▶ DIRECTIONS FOR THIS TASK:
Write out the whole deficit reduction article below with no changes, keeping every word and mark as it appears.

Deficit Reduction: It’s Not the Economy, Stupid
For the past three years, Washington policymakers have been fixated on reducing budget deficits. And currently, short- and medium-term deficit projections have plummeted, due both to changes in legislation as well as revisions due to technical factors. In May, for example, the Congressional Budget Office revised the deficit projections that it had released in February, reducing its fiscal year 2013 deficit projection by 24 percent, or $200 billion. Similarly large reductions apply in each subsequent year, reducing the ten-year cumulative deficit estimate by $618 billion. As a consequence of smaller deficit projections, the CBO anticipates that the federal debt held by the public will be 73.6 percent of GDP by 2023—1.5 percentage points less than it is this year, and more than four percentage points less than CBO’s previous forecast for 2023.
Both the revised longer-term outlook and the unexpectedly rapid reduction in the near-term deficit have prompted some to change their tone on the urgency of further deficit reduction. Earlier this week, the Center for American Progress brought together a panel of experts to discuss the shifted outlook and what it means for debt-reduction policies in the current climate.
Twice during this discussion, panelist Bob Bixby of the Concord Coalition attributed the progress on deficit reduction to improvements in the economy, saying “A lot of the short-term decrease in the deficit has come from the economy recovering.”
This is simply not accurate.
Economic recovery was not responsible for the revised deficit trajectory. On the contrary, the primary drivers of short-term deficit reduction have been deliberate policy choices. Key among these is the sequester, the set of across-the-board spending cuts of $85 billion which, all of the panelists agreed, can be expected to damage the fragile progress we’ve made toward economic recovery.
And in the medium term, smaller deficit projections reflect a slowdown in healthcare cost growth. That slowdown is not a product of economic recovery: in fact, none of the revisions that CBO released in May were due to changed economic conditions or new legislation, but were instead classified as technical changes. Only 15 percent of the improved outlook was due greater-than-expected revenues, mainly from income taxes on high-income individuals and corporations. But the vast majority of that reduction (85 percent) was due to lower projections of government costs for Medicare, Medicaid, and Social Security.

[Source data]
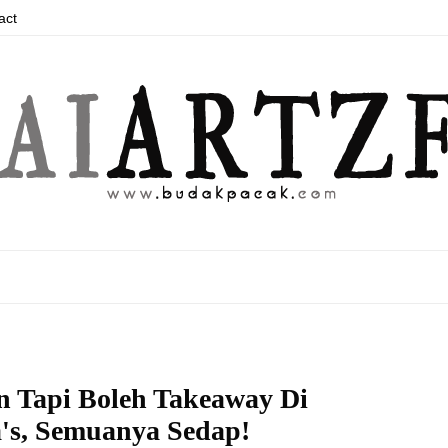
act
n Tapi Boleh Takeaway Di
s, Semuanya Sedap!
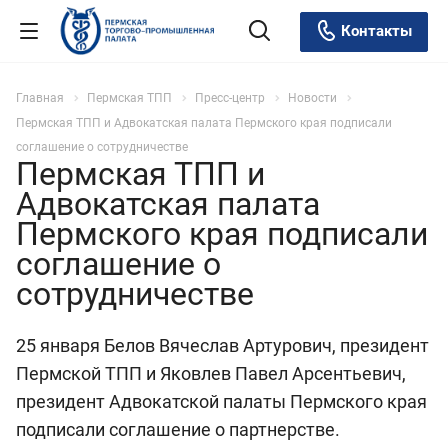
Контакты
Главная
Пермская ТПП
Пресс-центр
Новости
Пермская ТПП и Адвокатская палата Пермского края подписали
соглашение о сотрудничестве
Пермская ТПП и
Адвокатская палата
Пермского края подписали
соглашение о
сотрудничестве
25 января Белов Вячеслав Артурович, президент
Пермской ТПП и Яковлев Павел Арсентьевич,
президент Адвокатской палаты Пермского края
подписали соглашение о партнерстве.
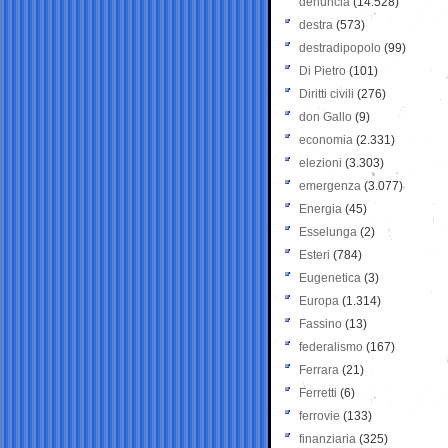
denuncia
(14.528)
destra
(573)
destradipopolo
(99)
Di Pietro
(101)
Diritti civili
(276)
don Gallo
(9)
economia
(2.331)
elezioni
(3.303)
emergenza
(3.077)
Energia
(45)
Esselunga
(2)
Esteri
(784)
Eugenetica
(3)
Europa
(1.314)
Fassino
(13)
federalismo
(167)
Ferrara
(21)
Ferretti
(6)
ferrovie
(133)
finanziaria
(325)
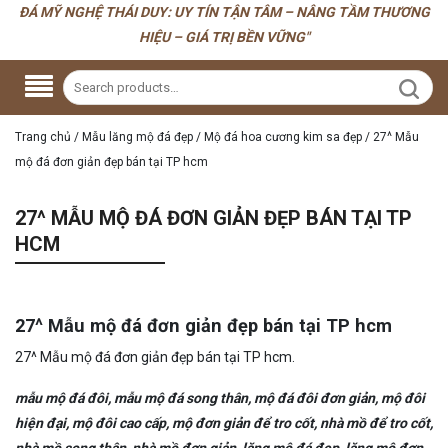
ĐÁ MỸ NGHỆ THÁI DUY: UY TÍN TẬN TÂM – NÂNG TẦM THƯƠNG
HIỆU – GIÁ TRỊ BỀN VỮNG"
Trang chủ
/
Mẫu lăng mộ đá đẹp
/
Mộ đá hoa cương kim sa đẹp
/
27^ Mẫu
mộ đá đơn giản đẹp bán tại TP hcm
27^ MẪU MỘ ĐÁ ĐƠN GIẢN ĐẸP BÁN TẠI TP
HCM
27^ Mẫu mộ đá đơn giản đẹp bán tại TP hcm
27^ Mẫu mộ đá đơn giản đẹp bán tại TP hcm.
mẫu mộ đá đôi, mẫu mộ đá song thân, mộ đá đôi đơn giản, mộ đôi
hiện đại, mộ đôi cao cấp, mộ đơn giản để tro cốt, nhà mồ để tro cốt,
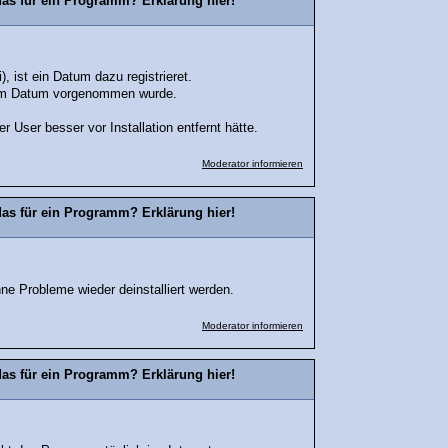
das für ein Programm? Erklärung hier!
 ist ein Datum dazu registrieret.
chem Datum vorgenommen wurde.
 User besser vor Installation entfernt hätte.
Moderator informieren
das für ein Programm? Erklärung hier!
hne Probleme wieder deinstalliert werden.
Moderator informieren
das für ein Programm? Erklärung hier!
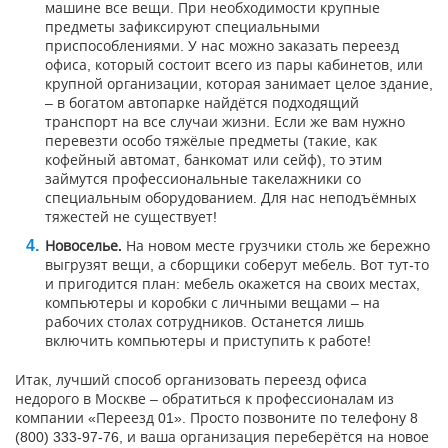
машине все вещи. При необходимости крупные
предметы зафиксируют специальными
приспособлениями. У нас можно заказать переезд
офиса, который состоит всего из пары кабинетов, или
крупной организации, которая занимает целое здание,
– в богатом автопарке найдётся подходящий
транспорт на все случаи жизни. Если же вам нужно
перевезти особо тяжёлые предметы (такие, как
кофейный автомат, банкомат или сейф), то этим
займутся профессиональные такелажники со
специальным оборудованием. Для нас неподъёмных
тяжестей не существует!
Новоселье.
На новом месте грузчики столь же бережно
выгрузят вещи, а сборщики соберут мебель. Вот тут-то
и пригодится план: мебель окажется на своих местах,
компьютеры и коробки с личными вещами – на
рабочих столах сотрудников. Останется лишь
включить компьютеры и приступить к работе!
Итак, лучший способ организовать переезд офиса
недорого в Москве – обратиться к профессионалам из
компании «Переезд 01». Просто позвоните по телефону 8
(800) 333-97-76, и ваша организация переберётся на новое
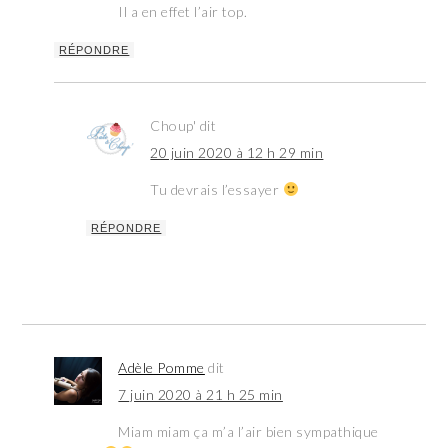
Il a en effet l’air top.
RÉPONDRE
Choup'
dit
20 juin 2020 à 12 h 29 min
Tu devrais l’essayer
RÉPONDRE
Adèle Pomme
dit
7 juin 2020 à 21 h 25 min
Miam miam ça m’a l’air bien sympathique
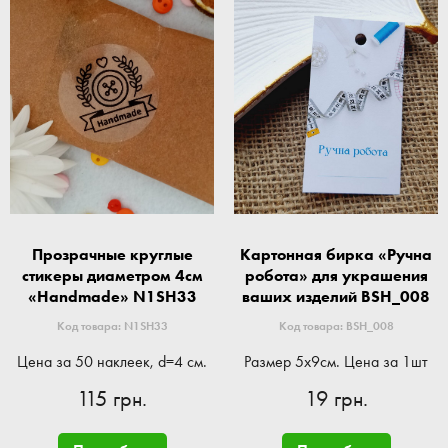
Прозрачные круглые
Картонная бирка «Ручна
стикеры диаметром 4см
робота» для украшения
«Handmade» N1SH33
ваших изделий BSH_008
Код товара: N1SH33
Код товара: BSH_008
Цена за 50 наклеек, d=4 см.
Размер 5x9см. Цена за 1шт
115 грн.
19 грн.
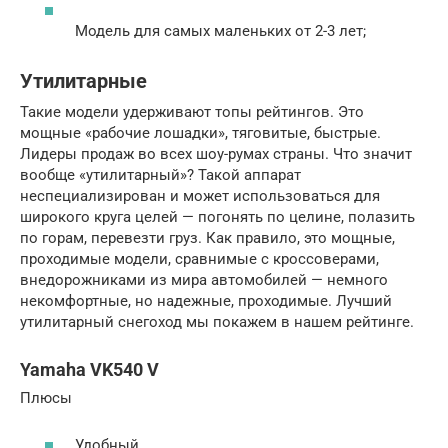
Модель для самых маленьких от 2-3 лет;
Утилитарные
Такие модели удерживают топы рейтингов. Это
мощные «рабочие лошадки», тяговитые, быстрые.
Лидеры продаж во всех шоу-румах страны. Что значит
вообще «утилитарный»? Такой аппарат
неспециализирован и может использоваться для
широкого круга целей — погонять по целине, полазить
по горам, перевезти груз. Как правило, это мощные,
проходимые модели, сравнимые с кроссоверами,
внедорожниками из мира автомобилей — немного
некомфортные, но надежные, проходимые. Лучший
утилитарный снегоход мы покажем в нашем рейтинге.
Yamaha VK540 V
Плюсы
Удобный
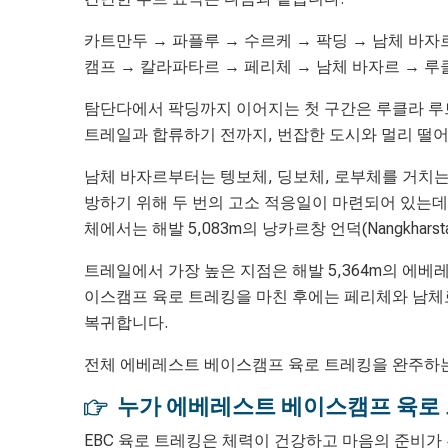
카트만두 → 파플루 → 수르케 → 팍딩 → 남체 바자
캠프 → 칼라파타르 → 페리체 → 남체 바자르 → 루
탐단다에서 팍딩까지 이어지는 첫 구간은 루클라 루트
트레일과 합류하기 전까지, 번잡한 도시와 멀리 떨어
남체 바자르부터는 텡보체, 딩보체, 로부체를 거치는
방하기 위해 두 번의 고소 적응일이 마련되어 있는데
체에서는 해발 5,083m의 낭카르창 언덕(Nangkharst
트레일에서 가장 높은 지점은 해발 5,364m의 에베
이스캠프 육로 트레킹을 마친 후에는 페리체와 남체
복귀합니다.
전체 에베레스트 베이스캠프 육로 트레킹을 완주하는 
누가 에베레스트 베이스캠프 육로 
EBC 육로 트레킹은 체력이 건강하고 마음의 준비가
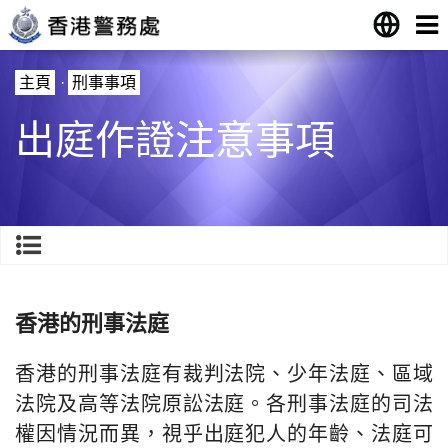
主頁
·
刑事事項
出庭作證注意事項
香港的刑事法庭
香港的刑事法庭有裁判法院、少年法庭、區域
法院及高等法院原訟法庭。各刑事法庭的司法
權因情況而異，視乎出庭犯人的年齡、法庭可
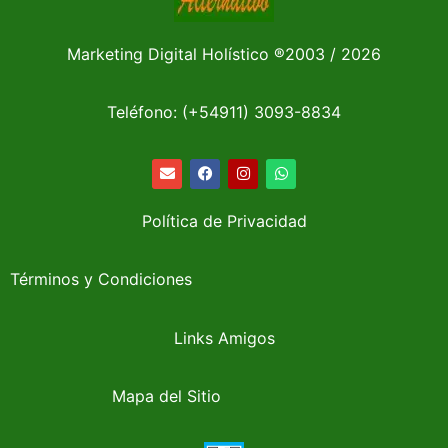
Marketing Digital Holístico
®
2003 / 2026
Teléfono: (+54911)
3093-8834
Política de Privacidad
Términos y Condiciones
Links Amigos
Mapa del Sitio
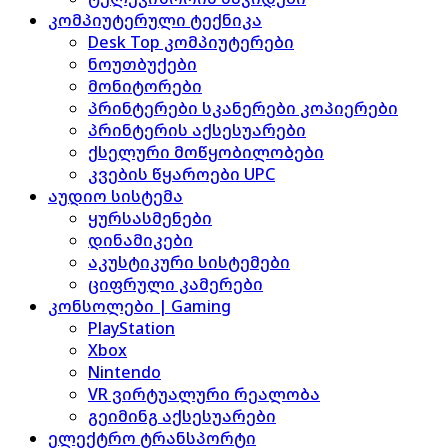
კომპიუტერული ტექნიკა
Desk Top კომპიუტერები
ნოუთბუქები
მონიტორები
პრინტერები სკანერები კოპიერები
პრინტერის აქსესუარები
ქსელური მოწყობილობები
კვების წყაროები UPC
აუდიო სისტემა
ყურსასმენები
დინამიკები
აკუსტიკური სისტემები
ციფრული კამერები
კონსოლები | Gaming
PlayStation
Xbox
Nintendo
VR ვირტუალური რეალობა
გეიმინგ აქსესუარები
ელექტრო ტრანსპორტი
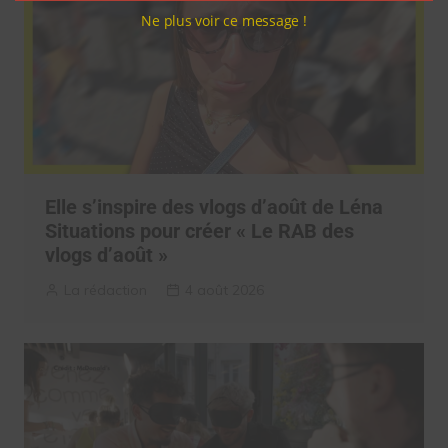
Ne plus voir ce message !
Elle s’inspire des vlogs d’août de Léna
Situations pour créer « Le RAB des
vlogs d’août »
La rédaction
4 août 2026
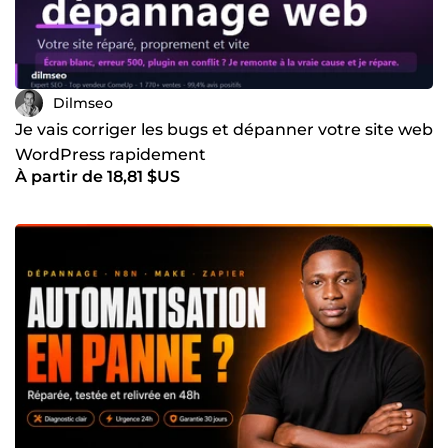
Dilmseo
Je vais corriger les bugs et dépanner votre site web
WordPress rapidement
À partir de 18,81 $US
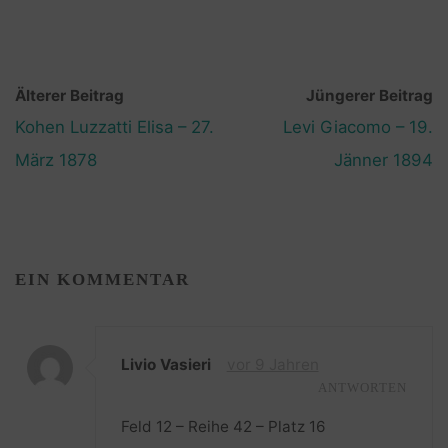
Älterer Beitrag
Jüngerer Beitrag
Kohen Luzzatti Elisa – 27.
Levi Giacomo – 19.
März 1878
Jänner 1894
EIN KOMMENTAR
Livio Vasieri
vor 9 Jahren
ANTWORTEN
Feld 12 – Reihe 42 – Platz 16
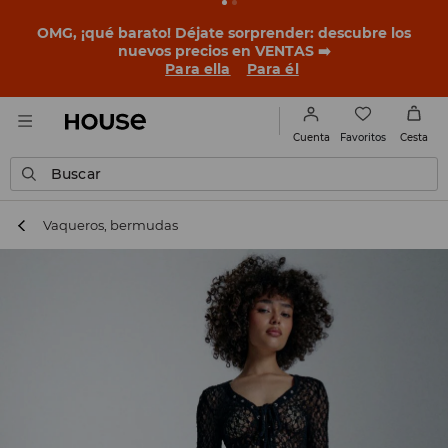
BACK TO SCHOOL
📒
Las mejores historias empiezan
antes del primer timbre. Empieza el curso con un look
nuevo!
Para ella
Para él
Favoritos
Cuenta
Cesta
Buscar
Vaqueros, bermudas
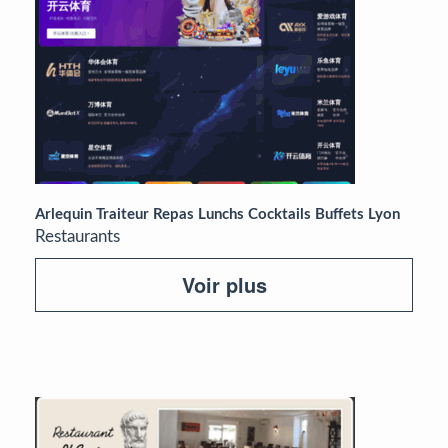
Arlequin Traiteur Repas Lunchs Cocktails Buffets Lyon
Restaurants
Voir plus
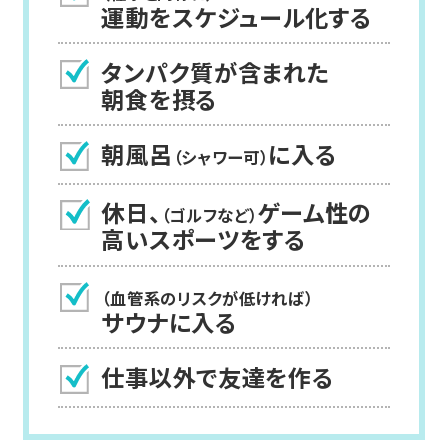
運動をスケジュール化する
タンパク質が含まれた
朝食を摂る
朝風呂
に入る
（シャワー可）
休日、
ゲーム性の
（ゴルフなど）
高いスポーツをする
（血管系のリスクが低ければ）
サウナに入る
仕事以外で友達を作る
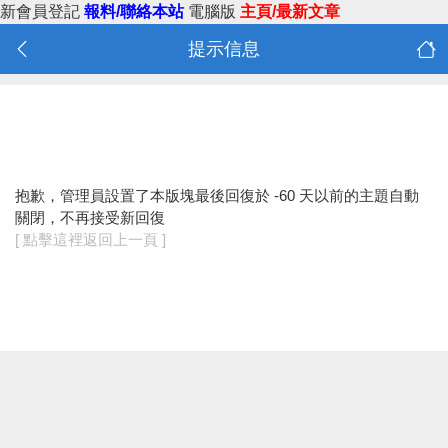
新會員登記
報料/聯絡本站
電腦版
主頁/最新文章
提示信息
抱歉，管理員設置了本版塊最後回復於 -60 天以前的主題自動
關閉，不再接受新回復
[ 點擊這裡返回上一頁 ]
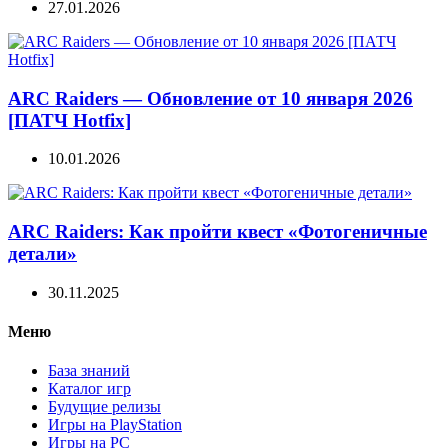
27.01.2026
ARC Raiders — Обновление от 10 января 2026
[ПАТЧ Hotfix]
10.01.2026
ARC Raiders: Как пройти квест «Фотогеничные
детали»
30.11.2025
Меню
База знаний
Каталог игр
Будущие релизы
Игры на PlayStation
Игры на PC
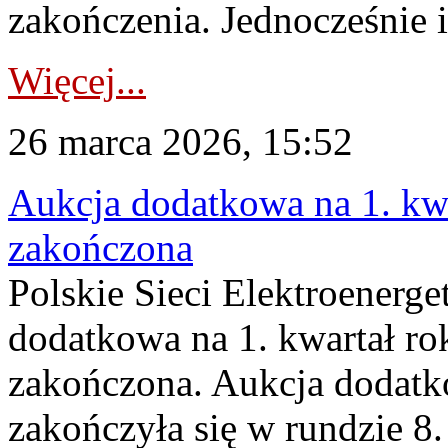
zakończenia. Jednocześnie i
Więcej...
26 marca 2026, 15:52
Aukcja dodatkowa na 1. kwa
zakończona
Polskie Sieci Elektroenerge
dodatkowa na 1. kwartał ro
zakończona. Aukcja dodatk
zakończyła się w rundzie 8.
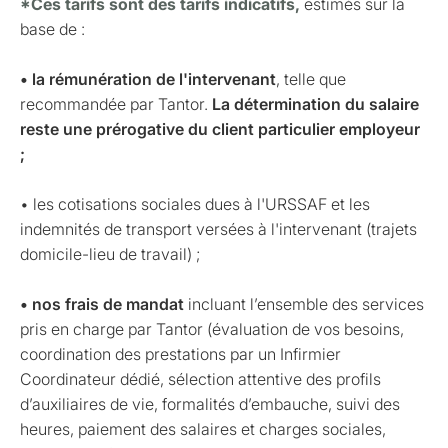
*Ces tarifs sont des tarifs indicatifs,
estimés sur la
base de :
• la rémunération de l'intervenant
, telle que
recommandée par Tantor.
La détermination du salaire
reste une prérogative du client particulier employeur
;
• les cotisations sociales dues à l'URSSAF et les
indemnités de transport versées à l'intervenant (trajets
domicile-lieu de travail) ;
• nos frais de mandat
incluant l’ensemble des services
pris en charge par Tantor (évaluation de vos besoins,
coordination des prestations par un Infirmier
Coordinateur dédié, sélection attentive des profils
d’auxiliaires de vie, formalités d’embauche, suivi des
heures, paiement des salaires et charges sociales,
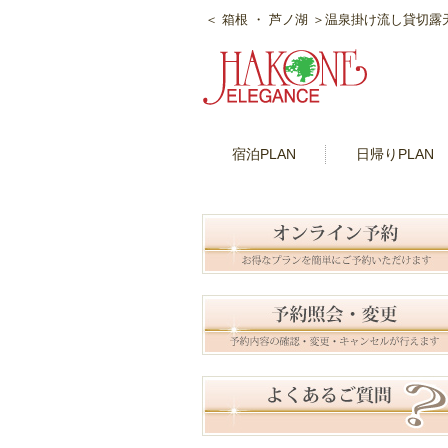
＜ 箱根 ・ 芦ノ湖 ＞温泉掛け流し貸切
宿泊PLAN
日帰りPLAN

▶ RESULT FOR THIS EXERCISE:
Deficit Reduction: It’s Not the Economy, Stupid
For the past three years, Washington policymakers have been fixated on reducing budget deficits. And currently, short- and medium-term deficit projections have plummeted, due both to changes in legislation as well as revisions due to technical factors. In May, for example, the Congressional Budget Office revised the deficit projections that it had released in February, reducing its fiscal year 2013 deficit projection by 24 percent, or $200 billion. Similarly large reductions apply in each subsequent year, reducing the ten-year cumulative deficit estimate by $618 billion. As a consequence of smaller deficit projections, the CBO anticipates that the federal debt held by the public will be 73.6 percent of GDP by 2023—1.5 percentage points less than it is this year, and more than four percentage points less than CBO’s previous forecast for 2023.
Both the revised longer-term outlook and the unexpectedly rapid reduction in the near-term deficit have prompted some to change their tone on the urgency of further deficit reduction. Earlier this week, the Center for American Progress brought together a panel of experts to discuss the shifted outlook and what it means for debt-reduction policies in the current climate.
Twice during this discussion, panelist Bob Bixby of the Concord Coalition attributed the progress on deficit reduction to improvements in the economy, saying “A lot of the short-term decrease in the deficit has come from the economy recovering.”
This is simply not accurate.
Economic recovery was not responsible for the revised deficit trajectory. On the contrary, the primary drivers of short-term deficit reduction have been deliberate policy choices. Key among these is the sequester, the set of across-the-board spending cuts of $85 billion which, all of the panelists agreed, can be expected to damage the fragile progress we’ve made toward economic recovery.
And in the medium term, smaller deficit projections reflect a slowdown in healthcare cost growth. That slowdown is not a product of economic recovery: in fact, none of the revisions that CBO released in May were due to changed economic conditions or new legislation, but were instead classified as technical changes. Only 15 percent of the improved outlook was due greater-than-expected revenues, mainly from income taxes on high-income individuals and corporations. But the vast majority of that reduction (85 percent) was due to lower projections of government costs for Medicare, Medicaid, and Social Security.